• **Recorded information**:
▬▬▬▬▬▬
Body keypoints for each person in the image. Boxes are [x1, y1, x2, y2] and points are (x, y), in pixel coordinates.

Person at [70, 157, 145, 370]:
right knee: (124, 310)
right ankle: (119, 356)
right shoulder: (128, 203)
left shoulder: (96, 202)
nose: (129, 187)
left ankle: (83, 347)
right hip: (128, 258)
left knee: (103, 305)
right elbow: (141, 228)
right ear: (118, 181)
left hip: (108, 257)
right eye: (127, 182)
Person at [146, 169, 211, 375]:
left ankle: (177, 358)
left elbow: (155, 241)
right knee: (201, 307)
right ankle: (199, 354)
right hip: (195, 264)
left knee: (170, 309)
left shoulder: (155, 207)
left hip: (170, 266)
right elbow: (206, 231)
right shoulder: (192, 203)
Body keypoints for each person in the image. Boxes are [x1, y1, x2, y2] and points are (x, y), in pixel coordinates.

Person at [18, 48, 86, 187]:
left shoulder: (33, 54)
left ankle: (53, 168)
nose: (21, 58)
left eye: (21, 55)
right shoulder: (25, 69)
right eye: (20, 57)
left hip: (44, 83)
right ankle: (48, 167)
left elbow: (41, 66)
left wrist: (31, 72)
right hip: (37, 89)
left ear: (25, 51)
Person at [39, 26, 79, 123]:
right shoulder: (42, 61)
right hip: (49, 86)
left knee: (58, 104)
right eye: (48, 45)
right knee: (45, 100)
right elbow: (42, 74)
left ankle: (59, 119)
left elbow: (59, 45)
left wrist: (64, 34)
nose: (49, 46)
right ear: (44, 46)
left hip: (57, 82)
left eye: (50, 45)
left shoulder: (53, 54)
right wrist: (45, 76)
▬▬▬▬▬▬
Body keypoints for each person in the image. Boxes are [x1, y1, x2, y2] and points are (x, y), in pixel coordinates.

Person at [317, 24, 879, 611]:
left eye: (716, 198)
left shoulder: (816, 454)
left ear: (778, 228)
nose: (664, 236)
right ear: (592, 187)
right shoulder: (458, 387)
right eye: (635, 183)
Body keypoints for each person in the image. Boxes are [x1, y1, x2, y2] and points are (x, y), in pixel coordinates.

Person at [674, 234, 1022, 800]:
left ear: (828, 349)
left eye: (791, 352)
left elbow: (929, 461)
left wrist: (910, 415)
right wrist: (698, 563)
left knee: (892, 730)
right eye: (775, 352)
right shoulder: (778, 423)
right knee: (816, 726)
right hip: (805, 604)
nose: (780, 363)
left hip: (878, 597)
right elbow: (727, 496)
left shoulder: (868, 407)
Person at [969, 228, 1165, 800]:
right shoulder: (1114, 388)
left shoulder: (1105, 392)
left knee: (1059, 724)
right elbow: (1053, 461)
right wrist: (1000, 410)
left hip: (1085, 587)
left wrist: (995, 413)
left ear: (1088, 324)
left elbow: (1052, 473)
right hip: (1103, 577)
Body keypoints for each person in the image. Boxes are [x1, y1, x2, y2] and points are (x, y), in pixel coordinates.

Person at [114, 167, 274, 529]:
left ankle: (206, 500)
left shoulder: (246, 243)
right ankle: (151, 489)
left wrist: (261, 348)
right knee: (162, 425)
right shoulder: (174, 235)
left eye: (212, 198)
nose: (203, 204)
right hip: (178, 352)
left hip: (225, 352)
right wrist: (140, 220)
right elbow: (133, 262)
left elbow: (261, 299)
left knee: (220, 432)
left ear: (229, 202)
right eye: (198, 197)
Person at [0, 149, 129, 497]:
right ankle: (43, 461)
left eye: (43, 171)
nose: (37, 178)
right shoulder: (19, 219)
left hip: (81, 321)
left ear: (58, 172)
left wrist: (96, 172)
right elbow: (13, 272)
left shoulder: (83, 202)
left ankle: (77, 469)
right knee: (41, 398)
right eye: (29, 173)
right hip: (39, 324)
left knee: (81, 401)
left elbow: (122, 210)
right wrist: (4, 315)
▬▬▬▬▬▬
• **Task instructions**:
Of the entries listed above, reproduce only the lines starting at the line containing "left elbow: (929, 461)" and ending at the line containing "left shoulder: (246, 243)". Include both, exactly as they stand.

• **Task result**:
left elbow: (929, 461)
left wrist: (910, 415)
right wrist: (698, 563)
left knee: (892, 730)
right eye: (775, 352)
right shoulder: (778, 423)
right knee: (816, 726)
right hip: (805, 604)
nose: (780, 363)
left hip: (878, 597)
right elbow: (727, 496)
left shoulder: (868, 407)
Person at [969, 228, 1165, 800]:
right shoulder: (1114, 388)
left shoulder: (1105, 392)
left knee: (1059, 724)
right elbow: (1053, 461)
right wrist: (1000, 410)
left hip: (1085, 587)
left wrist: (995, 413)
left ear: (1088, 324)
left elbow: (1052, 473)
right hip: (1103, 577)
Body keypoints for each person in the image. Boxes are [x1, y1, x2, y2] and points are (x, y), in pixel coordinates.

Person at [114, 167, 274, 529]:
left ankle: (206, 500)
left shoulder: (246, 243)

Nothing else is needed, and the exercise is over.